* _What needs to be done_
Lay out the listing below as a Markdown table with the columns Number and Entry, giving each line its own numbered row. Skip blank lines and leave the pictures out.

* _Entries supplied_

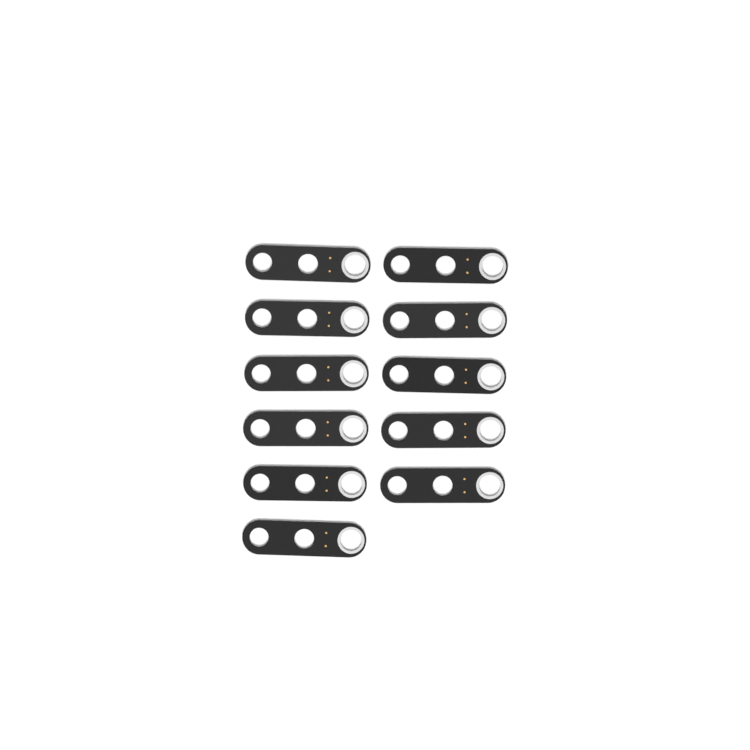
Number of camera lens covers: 11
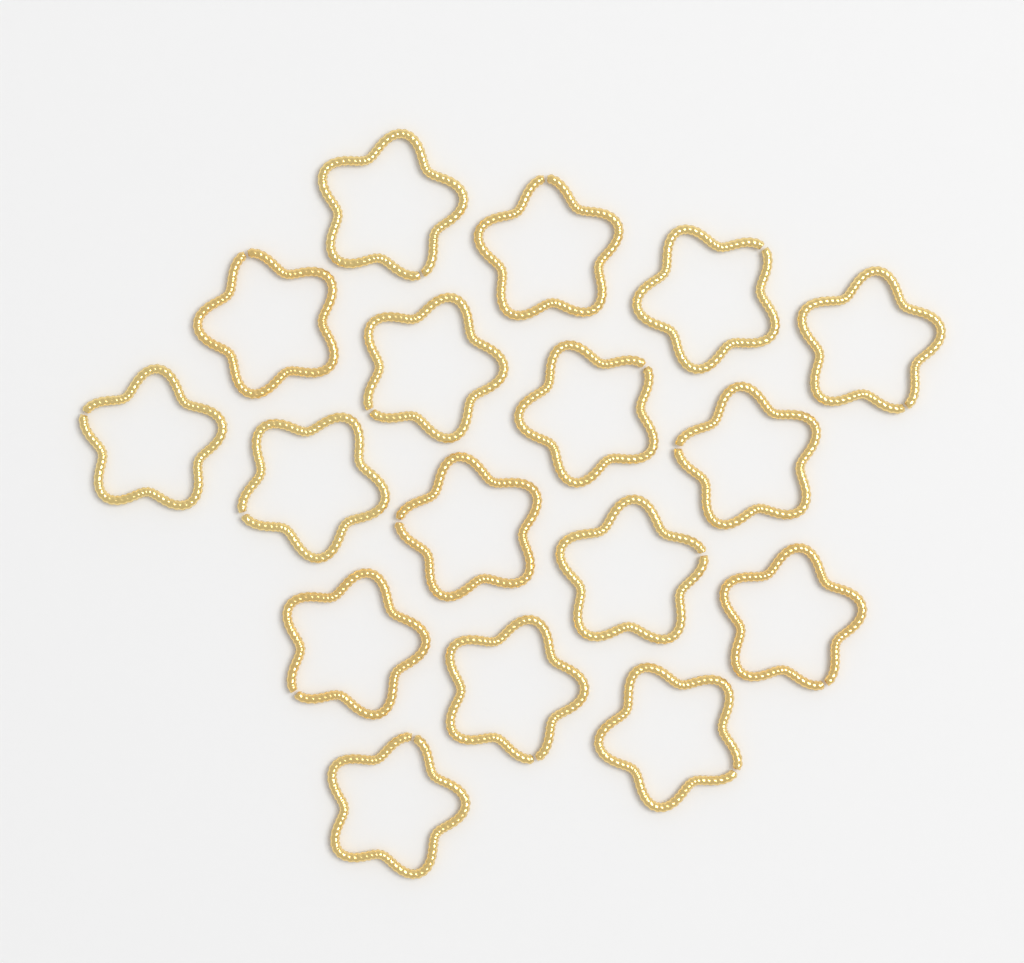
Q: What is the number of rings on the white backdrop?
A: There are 17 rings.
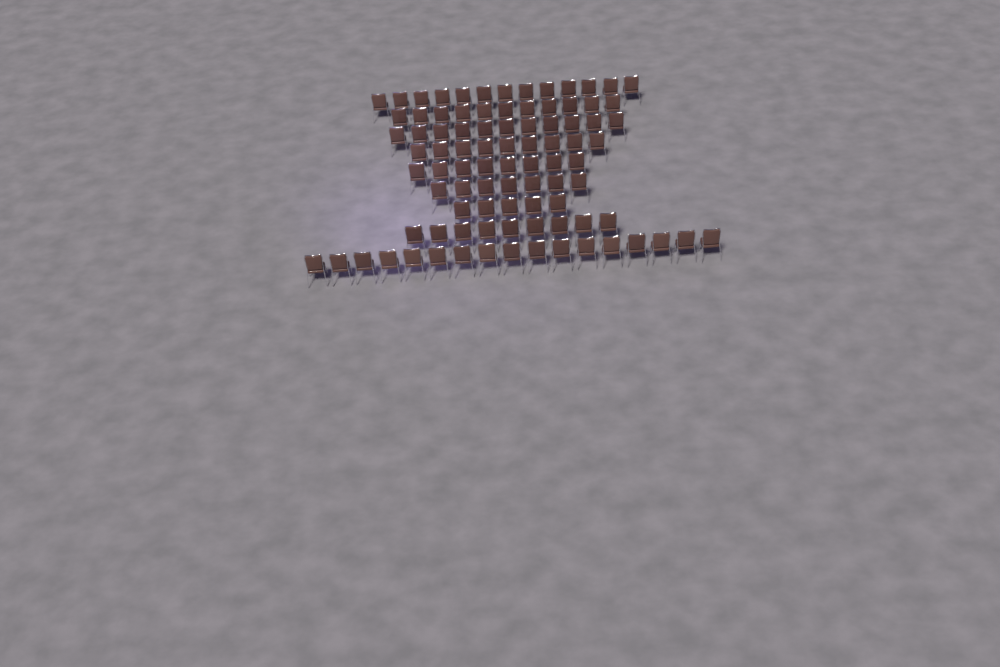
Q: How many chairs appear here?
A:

* _The response_
| Number | Entry |
|---|---|
| 1 | Number of camera lens covers: 11 |
| 2 | Q: What is the number of rings on the white backdrop? |
| 3 | A: There are 17 rings. |
| 4 | Q: How many chairs appear here? |
| 5 | A: |